At first glance, this morning’s High Court decision regarding Roadshow Films and others v iiNet Limited looks like a classic case of David versus a very formidable Goliath in the shape of the major Hollywood studios.

This is a three-nil win for the service provider — iiNet first won in February 2010 when 34 Australian and US film and TV copyright-holders first alleged in the Federal Court in 2009 that iiNet was “authorising” the copyright-infringing actions of its customers by failing to act on the complaints they’d filed. They then won the Full Federal Court appeal in February 2011.

But as Stilgherrian writes in Crikey today, based on the court’s full judgment, it’s entirely possible that things might have turned out differently had the Australian Federation Against Copyright Theft or iiNet handled things differently. And there are some “less-than-subtle hints that the government might wish to have a look at this”.

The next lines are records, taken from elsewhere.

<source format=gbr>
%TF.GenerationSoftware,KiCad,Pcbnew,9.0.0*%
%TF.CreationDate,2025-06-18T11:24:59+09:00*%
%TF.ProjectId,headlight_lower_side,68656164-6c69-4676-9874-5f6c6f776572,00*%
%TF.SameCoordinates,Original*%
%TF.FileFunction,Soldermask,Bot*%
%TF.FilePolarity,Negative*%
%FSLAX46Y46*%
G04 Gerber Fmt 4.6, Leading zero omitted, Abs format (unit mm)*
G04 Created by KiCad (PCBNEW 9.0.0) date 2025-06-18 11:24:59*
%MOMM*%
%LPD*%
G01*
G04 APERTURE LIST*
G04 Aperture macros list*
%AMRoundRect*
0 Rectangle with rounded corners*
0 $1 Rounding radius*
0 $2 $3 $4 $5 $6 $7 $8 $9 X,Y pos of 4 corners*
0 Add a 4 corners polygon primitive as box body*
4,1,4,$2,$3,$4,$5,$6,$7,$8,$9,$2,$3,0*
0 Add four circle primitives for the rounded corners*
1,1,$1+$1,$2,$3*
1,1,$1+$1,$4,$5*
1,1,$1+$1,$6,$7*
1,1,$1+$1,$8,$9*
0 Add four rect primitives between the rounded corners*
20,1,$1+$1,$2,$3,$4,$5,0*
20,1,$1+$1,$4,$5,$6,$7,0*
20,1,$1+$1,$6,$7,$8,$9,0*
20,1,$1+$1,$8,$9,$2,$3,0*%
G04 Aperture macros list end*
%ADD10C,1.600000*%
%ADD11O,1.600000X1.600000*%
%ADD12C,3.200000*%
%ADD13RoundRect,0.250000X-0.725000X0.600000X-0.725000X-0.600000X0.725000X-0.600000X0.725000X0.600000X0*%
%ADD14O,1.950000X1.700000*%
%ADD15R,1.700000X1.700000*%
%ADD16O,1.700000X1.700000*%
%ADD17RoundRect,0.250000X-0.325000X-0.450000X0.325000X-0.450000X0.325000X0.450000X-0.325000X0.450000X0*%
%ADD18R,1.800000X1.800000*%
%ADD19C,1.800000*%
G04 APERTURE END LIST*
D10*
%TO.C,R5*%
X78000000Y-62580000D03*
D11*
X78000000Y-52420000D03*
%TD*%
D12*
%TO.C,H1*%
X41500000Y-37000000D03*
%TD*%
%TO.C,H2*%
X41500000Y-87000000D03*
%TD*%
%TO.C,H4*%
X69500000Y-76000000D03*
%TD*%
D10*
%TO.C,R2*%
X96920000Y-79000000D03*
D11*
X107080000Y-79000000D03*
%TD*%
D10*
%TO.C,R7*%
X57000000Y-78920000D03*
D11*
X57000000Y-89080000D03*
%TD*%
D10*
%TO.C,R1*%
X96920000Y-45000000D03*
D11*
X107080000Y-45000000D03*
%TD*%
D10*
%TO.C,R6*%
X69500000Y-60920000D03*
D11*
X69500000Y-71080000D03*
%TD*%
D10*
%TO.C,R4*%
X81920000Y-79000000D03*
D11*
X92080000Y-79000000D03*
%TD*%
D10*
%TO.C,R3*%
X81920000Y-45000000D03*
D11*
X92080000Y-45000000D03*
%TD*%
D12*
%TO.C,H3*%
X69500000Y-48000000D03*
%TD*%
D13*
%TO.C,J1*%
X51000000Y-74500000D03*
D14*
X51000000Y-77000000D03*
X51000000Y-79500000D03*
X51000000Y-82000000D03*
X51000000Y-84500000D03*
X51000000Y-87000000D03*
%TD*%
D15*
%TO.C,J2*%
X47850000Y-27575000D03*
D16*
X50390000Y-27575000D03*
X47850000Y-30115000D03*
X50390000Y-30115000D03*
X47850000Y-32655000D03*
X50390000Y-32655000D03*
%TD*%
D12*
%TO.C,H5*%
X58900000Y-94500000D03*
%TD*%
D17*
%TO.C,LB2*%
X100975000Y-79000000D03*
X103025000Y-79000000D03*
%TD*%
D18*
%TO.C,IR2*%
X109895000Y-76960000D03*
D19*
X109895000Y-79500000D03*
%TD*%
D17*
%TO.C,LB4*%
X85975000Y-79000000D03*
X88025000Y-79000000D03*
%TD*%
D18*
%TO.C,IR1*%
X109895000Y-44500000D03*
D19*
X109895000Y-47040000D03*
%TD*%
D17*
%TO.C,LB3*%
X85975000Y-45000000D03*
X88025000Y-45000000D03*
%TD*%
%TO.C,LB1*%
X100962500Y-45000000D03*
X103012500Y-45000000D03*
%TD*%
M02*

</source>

Stilgherrian points out that the High Court said in paragraph 77:

“The appellants’ submission … assumes obligations on the part of an ISP which the Copyright Act does not impose.”

An act, first enacted in 1968, that ran for around 100 pages and is now five times the size as it attempts to keep pace with massive technological changes. An act that the government may be inclined to look at amending, if certain interests decide to lobby hard enough.

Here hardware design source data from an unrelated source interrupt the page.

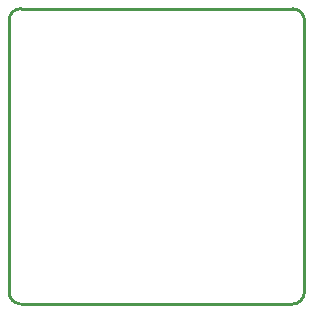
<source format=gko>
G04*
G04 #@! TF.GenerationSoftware,Altium Limited,Altium Designer,20.0.13 (296)*
G04*
G04 Layer_Color=16711935*
%FSLAX25Y25*%
%MOIN*%
G70*
G01*
G75*
%ADD10C,0.01000*%
D10*
X121500Y97500D02*
G03*
X117563Y101437I-3937J0D01*
G01*
X27000Y101500D02*
G03*
X23063Y97563I0J-3937D01*
G01*
X117500Y3000D02*
G03*
X121437Y6937I0J3937D01*
G01*
X23000Y7000D02*
G03*
X26937Y3063I3937J0D01*
G01*
X26925Y101425D02*
X117575D01*
X23000Y7000D02*
Y97500D01*
X27000Y3000D02*
X117500D01*
X121425Y7000D02*
Y97575D01*
M02*

</source>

So what does this mean for internet users who value the free flow of information in tandem with a reasonable set of expectations placed on third party providers? Watch this space very closely, and keep across the fine print.

Just as the recent campaigns against the Stop Online Piracy Act and Protect IP Act in the US highlighted, it’s up to savvy users to pick holes in the arguments of industries that are too outdated to frame their expectations around the way the internet actually works, as opposed to how they’d like it to work.